- WHAT IS NEEDED -
Take the line that contains "right front paw: (92, 283)" and each line after it to the end of the material below, and return them exactly, minus the pictures.

BEGIN DATA LISTING

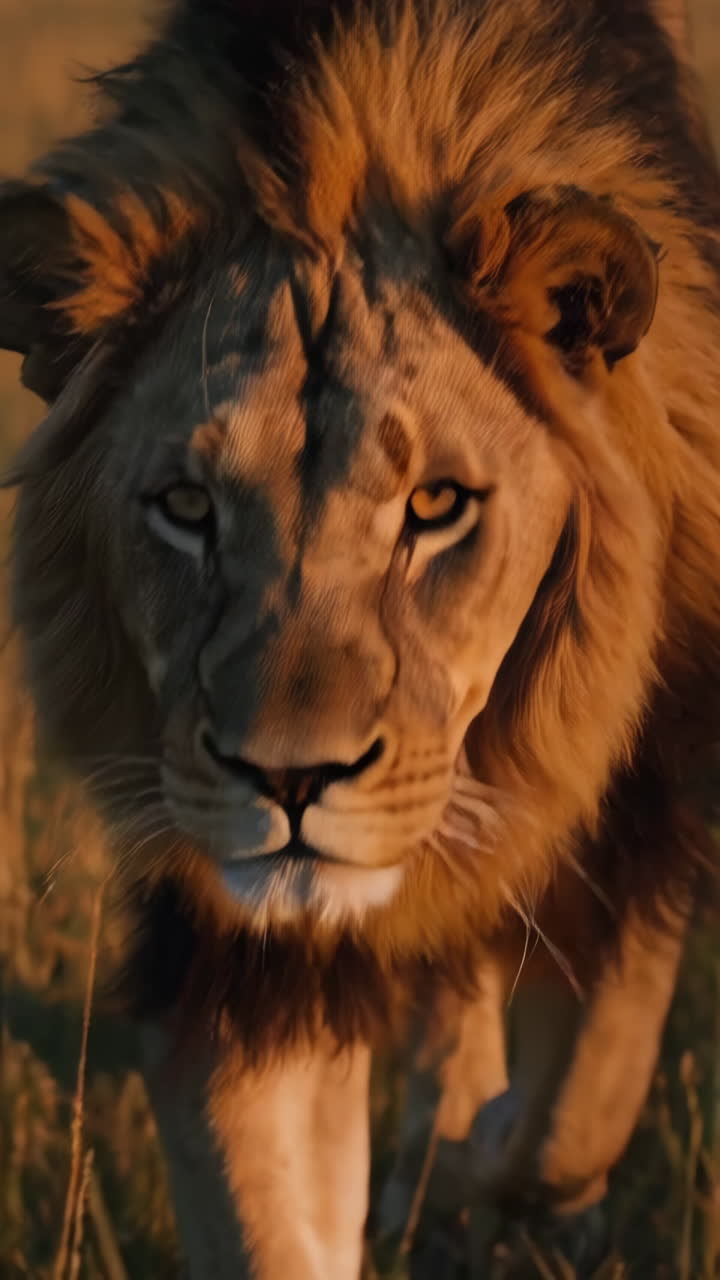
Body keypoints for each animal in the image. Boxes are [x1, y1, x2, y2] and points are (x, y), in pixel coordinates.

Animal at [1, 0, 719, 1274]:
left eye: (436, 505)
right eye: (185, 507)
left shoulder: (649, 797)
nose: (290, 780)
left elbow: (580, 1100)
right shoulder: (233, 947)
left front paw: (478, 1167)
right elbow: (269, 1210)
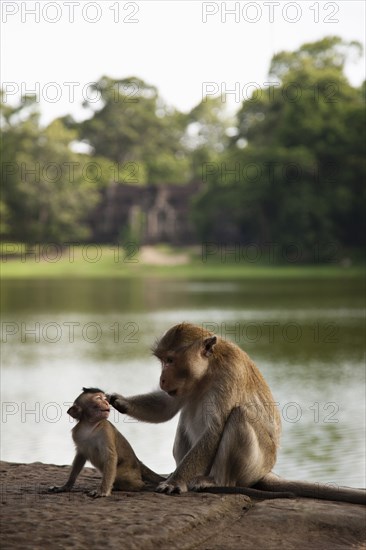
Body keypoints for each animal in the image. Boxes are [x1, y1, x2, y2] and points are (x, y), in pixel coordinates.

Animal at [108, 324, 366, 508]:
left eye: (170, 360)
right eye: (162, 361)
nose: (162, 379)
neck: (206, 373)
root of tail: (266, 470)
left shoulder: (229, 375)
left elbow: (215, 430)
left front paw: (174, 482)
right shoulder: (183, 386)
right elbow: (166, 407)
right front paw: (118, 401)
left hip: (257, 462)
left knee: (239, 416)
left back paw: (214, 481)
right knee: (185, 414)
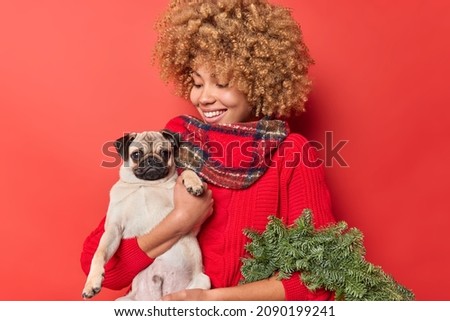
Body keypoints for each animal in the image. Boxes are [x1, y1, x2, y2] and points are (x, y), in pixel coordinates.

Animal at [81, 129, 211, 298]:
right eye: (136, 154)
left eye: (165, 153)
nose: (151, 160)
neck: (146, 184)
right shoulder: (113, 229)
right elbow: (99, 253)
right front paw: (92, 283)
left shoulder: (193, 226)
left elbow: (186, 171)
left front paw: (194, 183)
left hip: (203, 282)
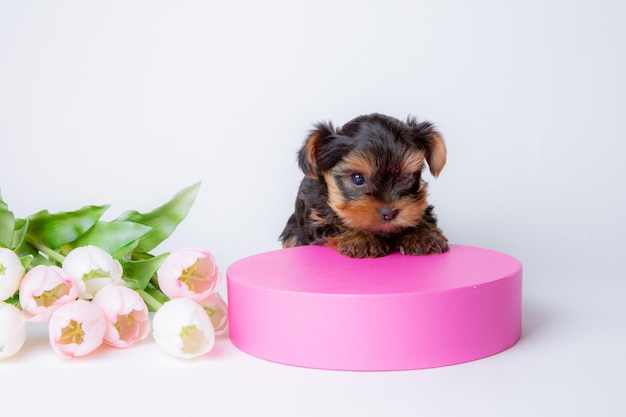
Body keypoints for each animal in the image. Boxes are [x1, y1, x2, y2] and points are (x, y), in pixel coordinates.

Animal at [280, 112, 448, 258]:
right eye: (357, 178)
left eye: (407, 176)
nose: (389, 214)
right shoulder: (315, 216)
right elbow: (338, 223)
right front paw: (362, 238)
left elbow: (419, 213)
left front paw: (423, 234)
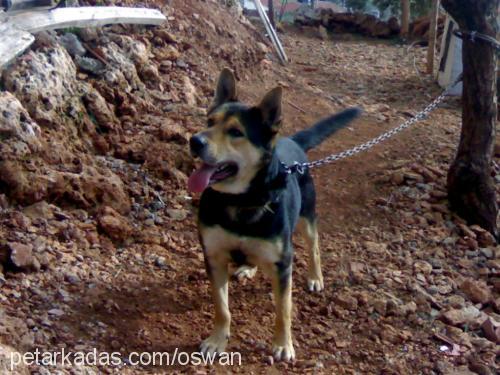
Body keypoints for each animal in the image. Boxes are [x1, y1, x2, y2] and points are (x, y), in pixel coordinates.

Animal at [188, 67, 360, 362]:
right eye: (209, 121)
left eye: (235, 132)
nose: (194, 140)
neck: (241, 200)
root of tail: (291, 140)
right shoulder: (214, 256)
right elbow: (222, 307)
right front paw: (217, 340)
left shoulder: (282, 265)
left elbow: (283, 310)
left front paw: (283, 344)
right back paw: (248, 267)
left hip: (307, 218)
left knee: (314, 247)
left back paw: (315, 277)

END DATA LISTING

- SOLUTION TO THIS EXERCISE -
right front paw: (92, 283)
left shoulder: (193, 226)
left elbow: (186, 171)
left front paw: (194, 183)
left hip: (203, 282)
Body keypoints for each animal in the image. Boxes are [x1, y1, x2, y2] and points are (x, y), in pixel coordinates.

Animal at [280, 112, 448, 258]:
right eye: (357, 178)
left eye: (407, 176)
nose: (389, 214)
right shoulder: (315, 216)
right elbow: (338, 223)
right front paw: (362, 238)
left elbow: (419, 213)
left front paw: (423, 234)
Body keypoints for each animal in the image. Boxes are [x1, y1, x2, y2] and points are (x, y), in pixel coordinates.

Animal at [188, 67, 360, 362]:
right eye: (209, 121)
left eye: (235, 132)
nose: (194, 140)
neck: (241, 200)
root of tail: (291, 140)
right shoulder: (214, 256)
right elbow: (222, 307)
right front paw: (217, 340)
left shoulder: (282, 265)
left elbow: (283, 310)
left front paw: (283, 344)
right back paw: (248, 267)
left hip: (307, 218)
left knee: (314, 247)
left back paw: (315, 277)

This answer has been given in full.